SHORT TASK: Quote the stretch of items from the line containing "Rendered at 1500 by 1125 pixels." through the line containing "text_box Obr. 7 [501, 1064, 656, 1125]", reproducing each line without change.

# # # # # # #

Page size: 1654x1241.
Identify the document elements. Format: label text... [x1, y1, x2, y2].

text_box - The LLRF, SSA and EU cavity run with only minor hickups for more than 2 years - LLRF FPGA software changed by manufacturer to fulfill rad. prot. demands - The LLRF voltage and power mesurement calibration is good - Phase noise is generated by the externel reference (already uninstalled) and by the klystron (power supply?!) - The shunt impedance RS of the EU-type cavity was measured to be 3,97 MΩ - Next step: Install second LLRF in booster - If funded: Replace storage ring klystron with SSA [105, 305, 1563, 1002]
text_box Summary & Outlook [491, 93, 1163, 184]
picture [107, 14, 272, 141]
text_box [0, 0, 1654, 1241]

# # # # # # #

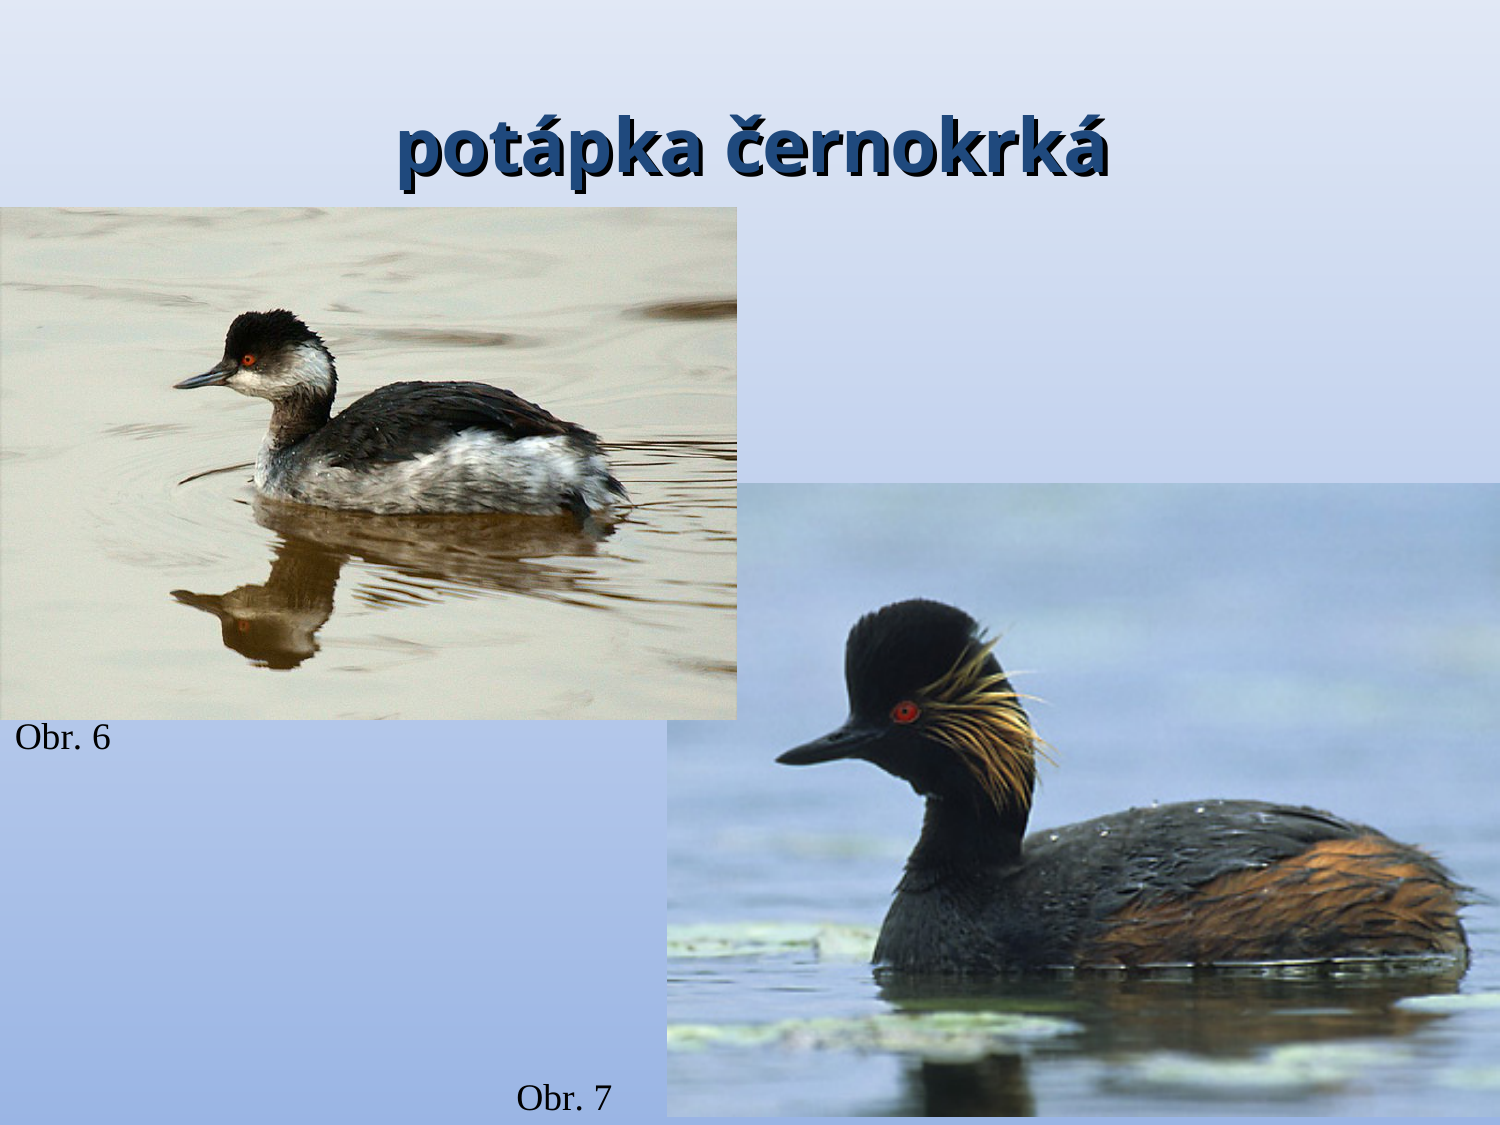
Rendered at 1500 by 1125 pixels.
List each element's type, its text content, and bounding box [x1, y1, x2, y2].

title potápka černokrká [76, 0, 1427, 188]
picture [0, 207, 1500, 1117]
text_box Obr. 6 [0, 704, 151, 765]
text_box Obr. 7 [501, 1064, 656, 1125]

# # # # # # #

TASK RESPONSE:
Rendered at 1500 by 1125 pixels.
List each element's type, its text content, and bounding box [x1, y1, x2, y2].

title potápka černokrká [76, 0, 1427, 188]
picture [0, 207, 1500, 1117]
text_box Obr. 6 [0, 704, 151, 765]
text_box Obr. 7 [501, 1064, 656, 1125]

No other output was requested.